By The Codegen Team · Updated March 26, 2026

Running AI agent code in an isolated environment that cannot affect live systems, enabling safe parallel execution.

In the context of AI coding agents, sandboxing refers to running agent code in an isolated execution environment that cannot affect live systems or other agent runs. A sandboxed agent has its own filesystem, process space, and network boundaries.

Sandboxing is essential for production use of coding agents. Without isolation, an agent that makes a mistake can corrupt the codebase, interfere with other running agents, or accidentally modify production data. Sandboxed environments also enable parallel agent execution, where multiple agents work on different tasks simultaneously without collision.

Codegen and Devin both run agents in sandboxed environments.
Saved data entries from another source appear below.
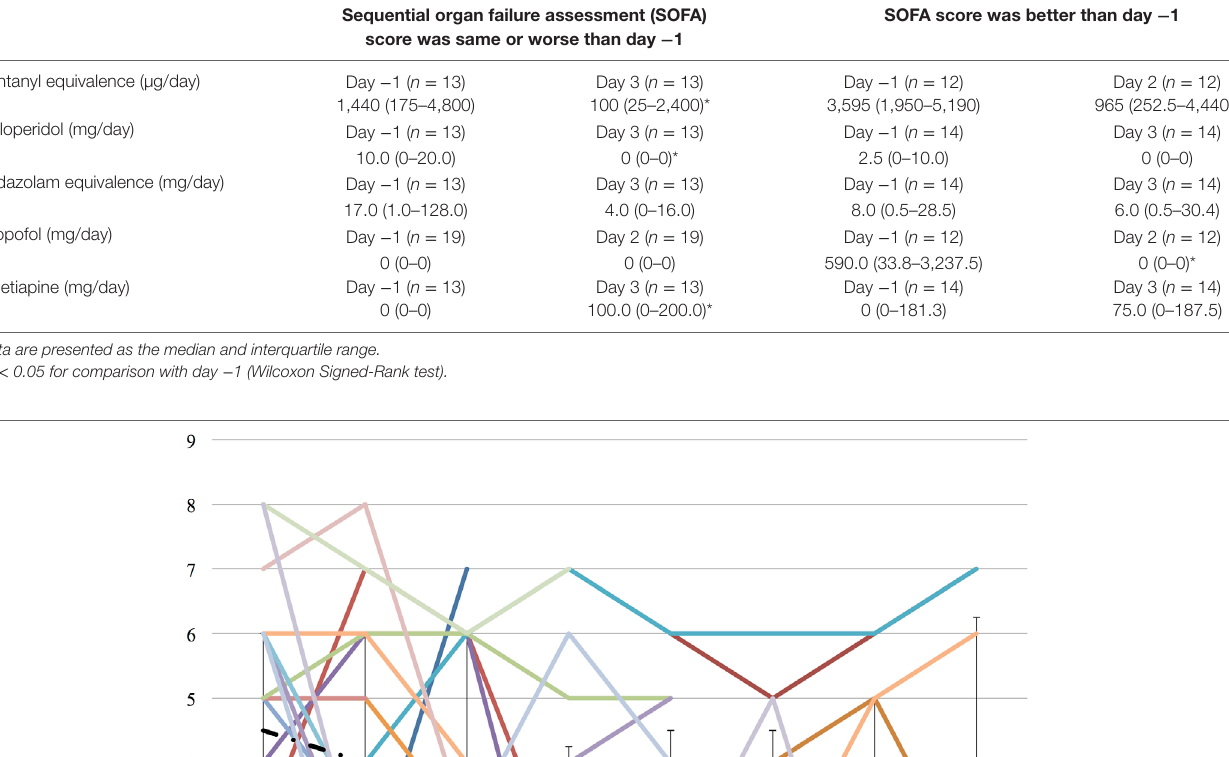
SOFa score was better than day − 1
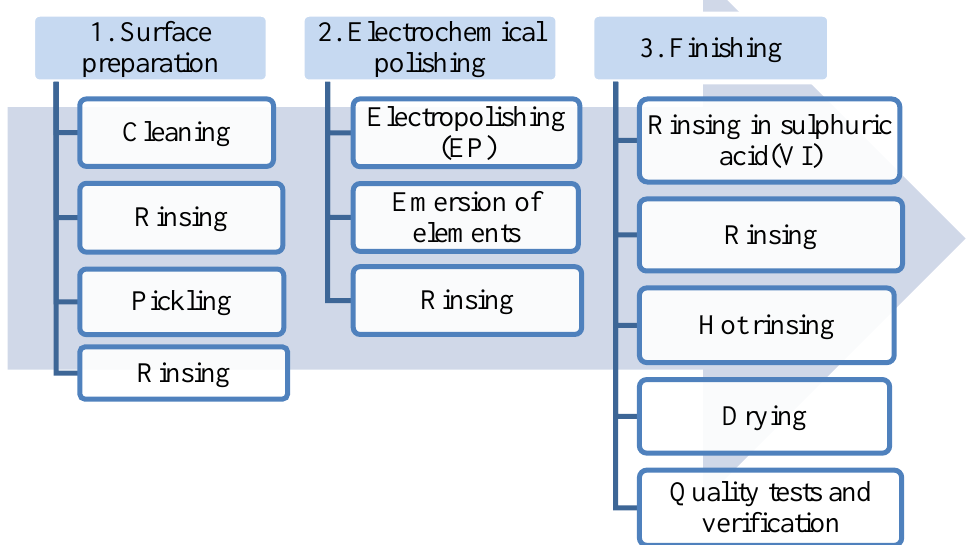
Figure 3. Technological diagram of a typical electrochemical polishing process.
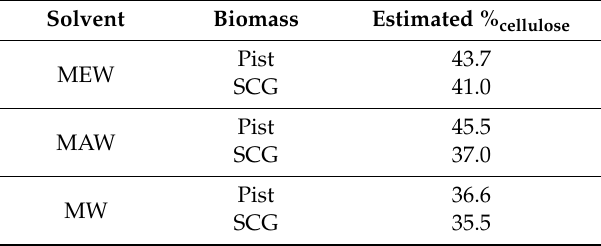
Figure 10. Thermogravimetric analysis (TGA) of CEF samples from pistachio hull and SCG. Table 7. Percentage of cellulose and ash in CEF samples based on TGA.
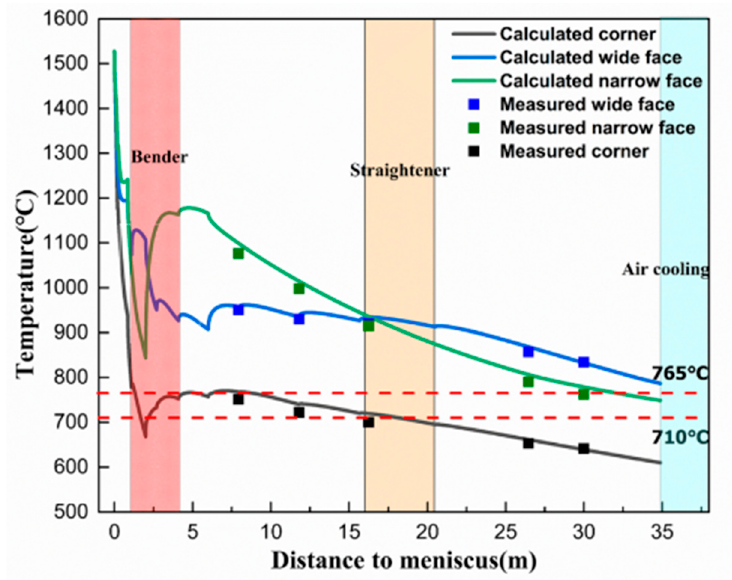
Figure 6. Surface temperature field of continuous casting slab.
Most IDE-based tools like Cursor and Copilot do not sandbox their agent execution since they operate directly in the developer’s local environment.

In plain English

Running AI-generated code in an isolated environment so that if something breaks, it breaks there and not in your actual codebase or production systems.

Why it matters

AI agents make mistakes. A sandboxed environment means those mistakes are observable, correctable, and contained. Without sandboxing, an agent that writes a destructive query or an infinite loop affects real data. With sandboxing, the failure is caught inside the test environment and the agent can iterate until it gets it right.

In practice

An agent is assigned to migrate a database schema. It spins up in an isolated container with a snapshot of the test database, runs the migration, and finds that one of its ALTER TABLE statements locks a table in a way that causes timeouts. The agent revises its approach and reruns — three times before the migration completes cleanly. The production database was never at risk.

How Codegen uses Sandboxing

Every Codegen agent session runs in a process-isolated sandboxed environment. This is infrastructure, not a configurable option. It enables reproducible runs — the same task produces the same execution trace — and per-task cost tracking, because usage is metered per sandboxed session. It also underpins Codegen's SOC 2 compliance posture: auditors can verify that agent activity cannot affect production systems without a human merging a pull request.